Non meno importante del compito di difendere l’ideale biblico del matrimonio e della famiglia è il compito di riscoprirlo e viverlo in pienezza da parte dei cristiani, in modo da riproporlo al mondo con i fatti, più che con le parole. I primi cristiani, con i loro costumi, cambiarono le leggi dello stato sulla famiglia; noi non possiamo pensare di poter fare il contrario, e cioè cambiare i costumi della gente con le leggi dello stato, anche se come cittadini abbiamo il dovere di contribuire a che lo stato faccia leggi giuste.

Dopo Cristo, noi leggiamo giustamente il racconto della creazione dell’uomo e della donna alla luce della rivelazione della Trinità. In questa luce, la frase: “Dio creò l’uomo a sua immagine; a immagine di Dio lo creò; maschio e femmina li creò” rivela finalmente il suo significato rimasto enigmatico e incerto prima di Cristo. Che rapporto ci può essere tra l’essere “a immagine di Dio” e l’essere “maschio e femmina”? Il Dio biblico non ha connotati sessuali, non è né maschio né femmina.
La somiglianza consiste in questo. Dio è amore e l’amore esige comunione, scambio interpersonale; richiede che ci siano un “io” e un “tu”. Non c’è amore che non sia amore di qualcuno; dove non c’è che un solo soggetto, non ci può essere amore, ma solo egoismo o narcisismo. Là dove Dio è concepito come Legge o come Potenza assoluta non c’è bisogno di una pluralità di persone (il potere si può esercitare anche da soli!). Il Dio rivelato da Gesú Cristo, essendo amore, è unico e solo, ma non è solitario; è uno e trino. In lui coesistono unità e distinzione: unità di natura, di volere, di intenti, e distinzione di caratteristiche e di persone.
Due persone che si amano – e quello dell’uomo e la donna nel matrimonio ne è il caso più forte – riproducono qualcosa di ciò che avviene nella Trinità. Lì due persone –il Padre e il Figlio – amandosi, producono (“spirano”) lo Spirito che è l’amore che li fonde. Qualcuno ha definito lo Spirito Santo il “Noi” divino, cioè non la “terza persona della Trinità”, ma la prima persona plurale . Proprio in questo, la coppia umana è immagine di Dio. Marito e moglie sono infatti una carne sola, un cuore solo, un’anima sola, pur nella diversità di sesso e di personalità. Nella coppia si riconciliano tra loro unità e diversità.

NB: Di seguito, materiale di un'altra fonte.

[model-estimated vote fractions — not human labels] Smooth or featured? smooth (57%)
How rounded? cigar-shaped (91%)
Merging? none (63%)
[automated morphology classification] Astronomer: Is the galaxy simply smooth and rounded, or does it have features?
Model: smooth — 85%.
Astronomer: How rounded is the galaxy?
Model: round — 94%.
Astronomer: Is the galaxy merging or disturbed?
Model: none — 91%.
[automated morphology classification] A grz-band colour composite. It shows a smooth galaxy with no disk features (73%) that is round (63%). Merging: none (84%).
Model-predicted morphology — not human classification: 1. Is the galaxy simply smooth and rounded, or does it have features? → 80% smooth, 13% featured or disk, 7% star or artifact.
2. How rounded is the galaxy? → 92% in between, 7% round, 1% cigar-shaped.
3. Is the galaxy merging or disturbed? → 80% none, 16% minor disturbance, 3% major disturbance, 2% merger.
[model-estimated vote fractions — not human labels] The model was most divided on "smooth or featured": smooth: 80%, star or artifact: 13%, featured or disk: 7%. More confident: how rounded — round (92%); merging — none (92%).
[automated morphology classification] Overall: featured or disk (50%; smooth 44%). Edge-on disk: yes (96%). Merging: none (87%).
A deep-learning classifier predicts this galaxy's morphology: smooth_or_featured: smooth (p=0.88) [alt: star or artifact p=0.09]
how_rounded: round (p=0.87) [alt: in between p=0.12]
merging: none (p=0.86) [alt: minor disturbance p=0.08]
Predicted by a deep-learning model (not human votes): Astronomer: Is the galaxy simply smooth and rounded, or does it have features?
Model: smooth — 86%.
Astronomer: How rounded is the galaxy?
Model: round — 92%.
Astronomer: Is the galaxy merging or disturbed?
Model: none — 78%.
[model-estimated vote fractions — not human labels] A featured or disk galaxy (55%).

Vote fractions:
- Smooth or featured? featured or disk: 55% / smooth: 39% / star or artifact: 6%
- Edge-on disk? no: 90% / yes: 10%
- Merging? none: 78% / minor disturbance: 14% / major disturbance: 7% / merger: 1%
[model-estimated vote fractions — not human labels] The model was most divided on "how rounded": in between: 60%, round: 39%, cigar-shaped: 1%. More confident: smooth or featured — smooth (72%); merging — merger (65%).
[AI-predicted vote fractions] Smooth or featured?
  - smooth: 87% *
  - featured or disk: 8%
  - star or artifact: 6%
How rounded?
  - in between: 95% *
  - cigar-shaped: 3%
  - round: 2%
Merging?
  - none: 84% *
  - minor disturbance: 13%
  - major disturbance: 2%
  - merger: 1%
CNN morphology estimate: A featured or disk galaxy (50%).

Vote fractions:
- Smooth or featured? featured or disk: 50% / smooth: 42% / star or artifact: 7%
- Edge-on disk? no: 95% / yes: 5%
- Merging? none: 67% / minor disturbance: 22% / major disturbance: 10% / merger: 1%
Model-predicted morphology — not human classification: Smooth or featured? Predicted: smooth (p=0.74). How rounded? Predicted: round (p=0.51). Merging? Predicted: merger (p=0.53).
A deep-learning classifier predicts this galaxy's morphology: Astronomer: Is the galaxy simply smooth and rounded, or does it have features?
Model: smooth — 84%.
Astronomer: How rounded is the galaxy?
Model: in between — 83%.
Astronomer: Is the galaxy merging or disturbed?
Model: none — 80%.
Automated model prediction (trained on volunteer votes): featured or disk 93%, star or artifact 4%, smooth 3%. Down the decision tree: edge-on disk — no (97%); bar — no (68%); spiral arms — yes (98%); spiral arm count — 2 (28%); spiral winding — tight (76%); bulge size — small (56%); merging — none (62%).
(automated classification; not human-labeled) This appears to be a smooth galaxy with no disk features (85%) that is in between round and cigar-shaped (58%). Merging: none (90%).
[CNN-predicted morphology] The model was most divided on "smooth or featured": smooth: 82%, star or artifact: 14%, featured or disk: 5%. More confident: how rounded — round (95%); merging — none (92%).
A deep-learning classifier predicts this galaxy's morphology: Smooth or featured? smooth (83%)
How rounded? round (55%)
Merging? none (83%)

In questa luce si scopre il senso profondo del messaggio dei profeti circa il matrimonio umano: che cioè esso è simbolo e riflesso di un altro amore, quello di Dio per il suo popolo. Questo non significava sovraccaricare di un significato mistico una realtà puramente mondana. Non è fare solo del simbolismo; è piuttosto rivelare il vero volto e lo scopo ultimo della creazione dell’uomo maschio e femmina.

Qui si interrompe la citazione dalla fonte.